FRANKFORT, Ky. (WKYT) - We have learned of some shocking allegations against former Kentucky Agriculture Commissioner Richie Farmer.

On Monday, the state's Executive Branch Ethics Commission charged him with 42 ethics violations. The commission has never charged one person with this many violations before.

Seven pages of the 14-page summary are solely counts against Farmer. The report also lists counts against six of his former employees and his sister, Rhonda Monroe.

Farmer faces 42 ethics violations for misusing state funds and state employees during his time in office.

Among many other things, he's accused of placing his friends in jobs that had no specified duties and asking them to carry out his personal errands.

Farmer's charges date back to 2008, accused of several violations surrounding a conference with the Southern Association of State Departments of Agriculture. For that conference in particular, Farmer has been accused of having employees misuse state funds to take visiting Agriculture Commissioners' wives on shopping trips to Fayette Mall. And while buying gifts for the visiting commissioners, he allegedly kept the extras for his own personal benefit. Those gifts included firearms, alcohol, candy, and shirts.

But some people close to Farmer, including his high school basketball coach, say Farmer has been unfairly cornered.

"Well, if every department in the state was investigated as thoroughly as the agriculture department was, you could find discrepancies in every department," said Bobby Keith, Farmer's high school basketball coach in Clay County.

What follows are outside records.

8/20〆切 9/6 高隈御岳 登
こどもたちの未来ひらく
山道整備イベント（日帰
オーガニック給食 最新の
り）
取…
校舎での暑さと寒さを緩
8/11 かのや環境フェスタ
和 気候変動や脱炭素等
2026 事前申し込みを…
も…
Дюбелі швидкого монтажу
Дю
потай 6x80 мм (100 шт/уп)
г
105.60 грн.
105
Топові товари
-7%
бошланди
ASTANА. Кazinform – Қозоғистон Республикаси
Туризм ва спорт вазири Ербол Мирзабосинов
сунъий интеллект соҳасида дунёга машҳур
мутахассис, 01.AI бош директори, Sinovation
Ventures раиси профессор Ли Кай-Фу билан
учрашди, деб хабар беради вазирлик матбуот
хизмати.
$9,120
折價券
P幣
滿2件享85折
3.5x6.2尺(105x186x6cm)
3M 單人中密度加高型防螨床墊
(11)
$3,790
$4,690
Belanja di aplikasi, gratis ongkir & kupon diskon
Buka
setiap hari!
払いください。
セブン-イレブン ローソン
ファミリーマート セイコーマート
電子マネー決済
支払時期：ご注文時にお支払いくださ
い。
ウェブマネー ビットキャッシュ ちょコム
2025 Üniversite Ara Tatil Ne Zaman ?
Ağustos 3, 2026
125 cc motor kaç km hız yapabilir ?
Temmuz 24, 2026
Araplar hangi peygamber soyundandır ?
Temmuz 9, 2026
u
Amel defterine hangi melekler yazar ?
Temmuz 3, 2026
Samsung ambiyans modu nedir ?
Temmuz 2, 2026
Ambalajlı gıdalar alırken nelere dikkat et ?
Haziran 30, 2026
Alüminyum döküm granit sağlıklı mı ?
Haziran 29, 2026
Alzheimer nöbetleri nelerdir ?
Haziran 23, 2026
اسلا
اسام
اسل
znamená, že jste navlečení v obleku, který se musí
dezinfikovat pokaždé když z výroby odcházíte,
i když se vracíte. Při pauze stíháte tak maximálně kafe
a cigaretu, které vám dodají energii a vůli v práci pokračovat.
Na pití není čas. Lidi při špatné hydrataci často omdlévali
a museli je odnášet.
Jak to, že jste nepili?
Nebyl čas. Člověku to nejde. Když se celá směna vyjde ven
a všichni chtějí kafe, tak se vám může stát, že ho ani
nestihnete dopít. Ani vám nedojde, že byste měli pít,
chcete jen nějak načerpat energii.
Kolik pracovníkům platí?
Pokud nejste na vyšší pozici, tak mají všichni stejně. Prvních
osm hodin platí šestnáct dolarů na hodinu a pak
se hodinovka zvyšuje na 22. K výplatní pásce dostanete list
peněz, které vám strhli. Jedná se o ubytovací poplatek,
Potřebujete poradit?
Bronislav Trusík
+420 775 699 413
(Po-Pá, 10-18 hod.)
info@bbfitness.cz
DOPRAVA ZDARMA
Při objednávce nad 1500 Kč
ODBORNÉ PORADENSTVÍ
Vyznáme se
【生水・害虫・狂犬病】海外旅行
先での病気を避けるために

But the allegations don't stop there. Farmer allegedly used state employees to chauffeur him, his family, and even his dog to doctors' appointments and personal shopping and hunting trips.

Farmer has also been accused of using employees to landscape his back yard, clean his garage, and even build a basketball court at his home in Frankfort.

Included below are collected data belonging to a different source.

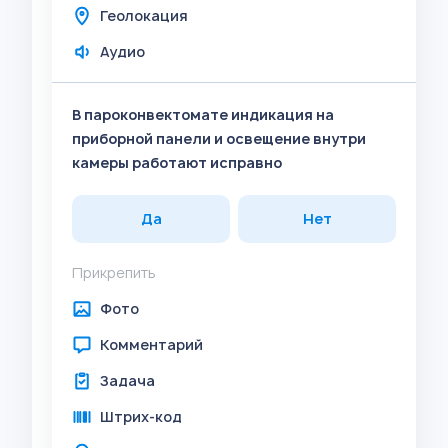
Геолокация
Аудио
В пароконвектомате индикация на
приборной панели и освещение внутри
камеры работают исправно
Да
Нет
Прикрепить
Фото
Комментарий
Задача
Штрих-код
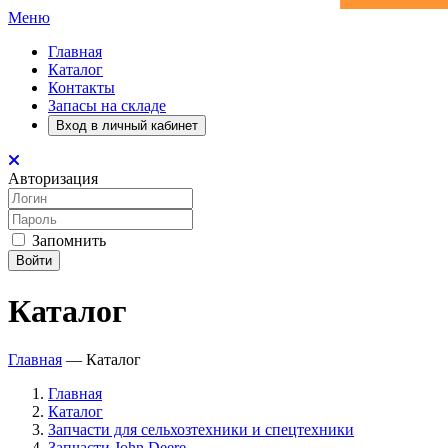
Меню
Главная
Каталог
Контакты
Запасы на складе
Вход в личный кабинет
Авторизация
Запомнить
Войти
Каталог
Главная
—
Каталог
Главная
Каталог
Запчасти для сельхозтехники и спецтехники
Запчасти John Deere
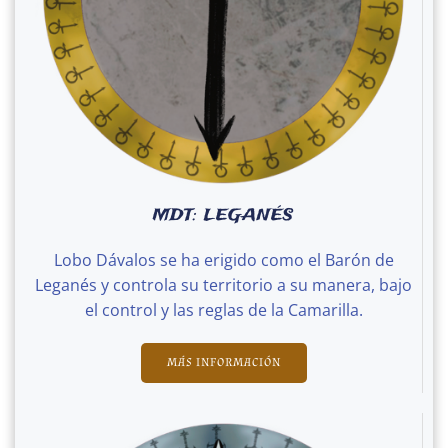
MDT: LEGANÉS
Lobo Dávalos se ha erigido como el Barón de
Leganés y controla su territorio a su manera, bajo
el control y las reglas de la Camarilla.
MÁS INFORMACIÓN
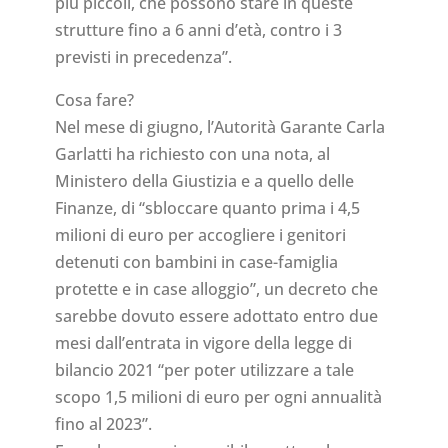
più piccoli, che possono stare in queste
strutture fino a 6 anni d’età, contro i 3
previsti in precedenza”.
Cosa fare?
Nel mese di giugno, l’Autorità Garante Carla
Garlatti ha richiesto con una nota, al
Ministero della Giustizia e a quello delle
Finanze, di “sbloccare quanto prima i 4,5
milioni di euro per accogliere i genitori
detenuti con bambini in case-famiglia
protette e in case alloggio”, un decreto che
sarebbe dovuto essere adottato entro due
mesi dall’entrata in vigore della legge di
bilancio 2021 “per poter utilizzare a tale
scopo 1,5 milioni di euro per ogni annualità
fino al 2023”.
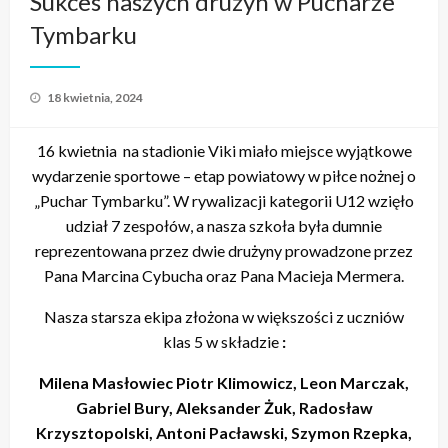
Sukces naszych drużyn w Pucharze
Tymbarku
Opublikowane
18 kwietnia, 2024
w
16 kwietnia na stadionie Viki miało miejsce wyjątkowe
wydarzenie sportowe – etap powiatowy w piłce nożnej o
„Puchar Tymbarku”. W rywalizacji kategorii U12 wzięło
udział 7 zespołów, a nasza szkoła była dumnie
reprezentowana przez dwie drużyny prowadzone przez
Pana Marcina Cybucha oraz Pana Macieja Mermera.
Nasza starsza ekipa złożona w większości z uczniów
klas 5 w składzie
:
Milena Masłowiec Piotr Klimowicz, Leon Marczak,
Gabriel Bury, Aleksander Żuk, Radosław
Krzysztopolski, Antoni Pacławski, Szymon Rzepka,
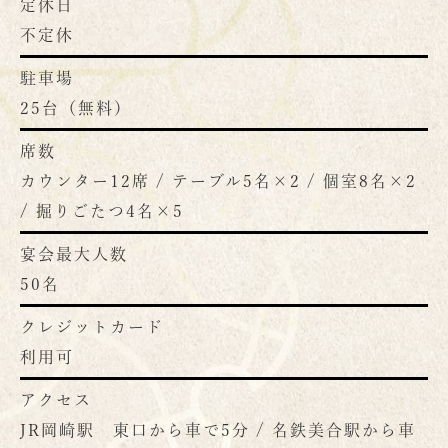
定休日
不定休
駐車場
25台（無料）
席数
カウンター12席 / テーブル5名×2 / 個室8名×2
/ 掘りごたつ4名×5
宴会最大人数
50名
クレジットカード
利用可
アクセス
JR岡崎駅 東口から車で5分 / 名鉄美合駅から車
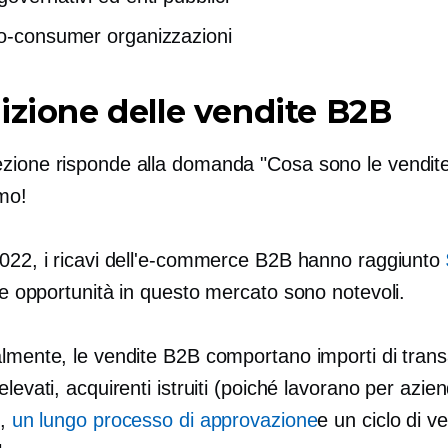
to-consumer
organizzazioni
izione delle vendite B2B
zione risponde alla domanda "Cosa sono le vendit
mo!
2022, i ricavi dell'e-commerce B2B hanno raggiunto
 opportunità in questo mercato sono notevoli.
almente, le vendite B2B comportano importi di tran
elevati, acquirenti istruiti (poiché lavorano per azie
),
un lungo processo di approvazione
e un ciclo di v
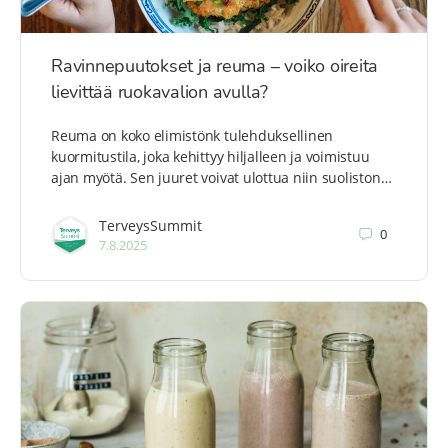
Ravinnepuutokset ja reuma – voiko oireita
lievittää ruokavalion avulla?
Reuma on koko elimistönk tulehduksellinen
kuormitustila, joka kehittyy hiljalleen ja voimistuu
ajan myötä. Sen juuret voivat ulottua niin suoliston…
TerveysSummit
0
7.8.2025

And on multiple occasions, Farmer has been accused of purchasing items using state funds for his own personal benefit, such as three laptops for his family and filing cabinets placed in his home that were not returned once he left office.

He even allegedly influenced a private business to give him three vehicles, two for himself and one for his father, in exchange for the promise of grant money.

And the most recent allegation that he influenced the Department to hire a woman he had an ongoing intimate relationship with, placing her under his direct supervision and allowing her to falsely claim work time over a six-week period.

If Farmer is convicted of the charges, he could face up to a 210,000 dollar fine. That's 5,000 dollars for each count.

Farmer was a shooting guard for the University of Kentucky's Wildcats basketball team from 1988 to 1992.

Farmer currently sells cars in his hometown of Manchester.